• [Exercise materials]:
*** Block opens ***

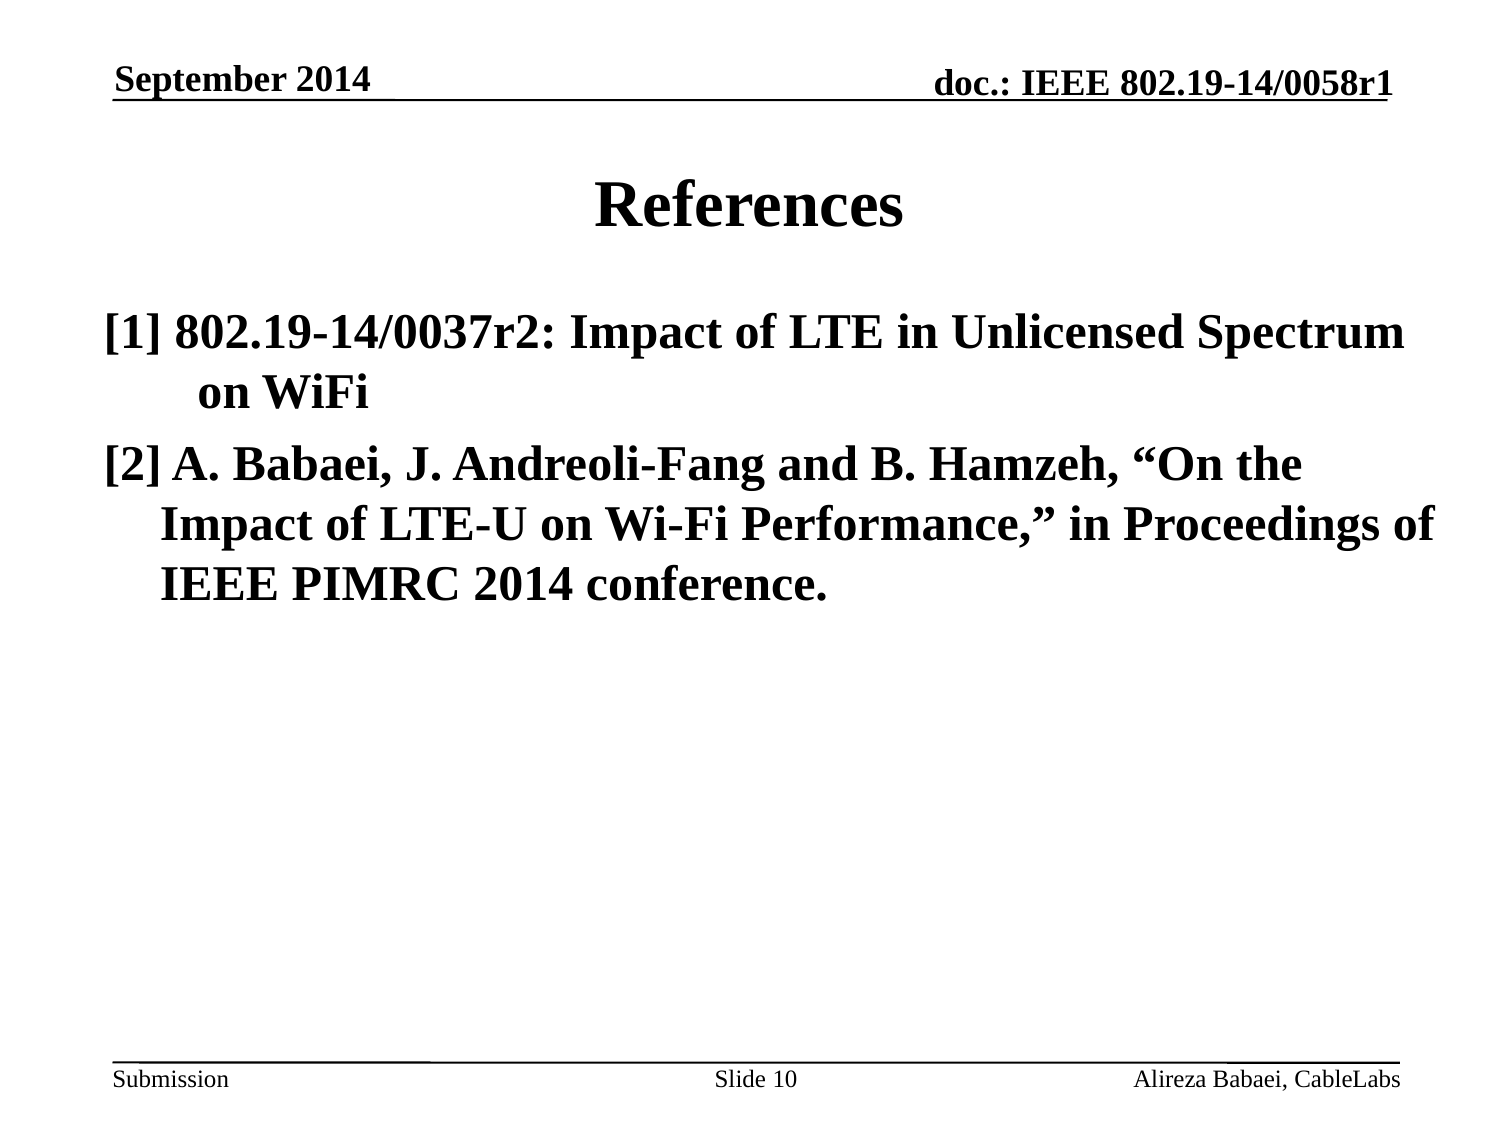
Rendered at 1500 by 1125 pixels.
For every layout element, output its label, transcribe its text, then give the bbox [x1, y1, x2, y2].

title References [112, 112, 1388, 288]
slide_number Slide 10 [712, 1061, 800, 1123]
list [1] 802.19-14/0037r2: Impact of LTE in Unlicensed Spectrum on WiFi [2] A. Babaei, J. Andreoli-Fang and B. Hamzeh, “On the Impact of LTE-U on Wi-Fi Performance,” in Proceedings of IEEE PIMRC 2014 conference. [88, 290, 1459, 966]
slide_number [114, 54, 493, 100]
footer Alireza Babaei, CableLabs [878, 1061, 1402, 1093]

*** Block closes ***
*** Block opens ***

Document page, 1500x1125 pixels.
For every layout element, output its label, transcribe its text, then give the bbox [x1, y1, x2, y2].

*** Block closes ***

• [Action item]: Look through the material above for the word "pixels" and copy every line that has it.

• [Answer to this exercise]:
Rendered at 1500 by 1125 pixels.
Document page, 1500x1125 pixels.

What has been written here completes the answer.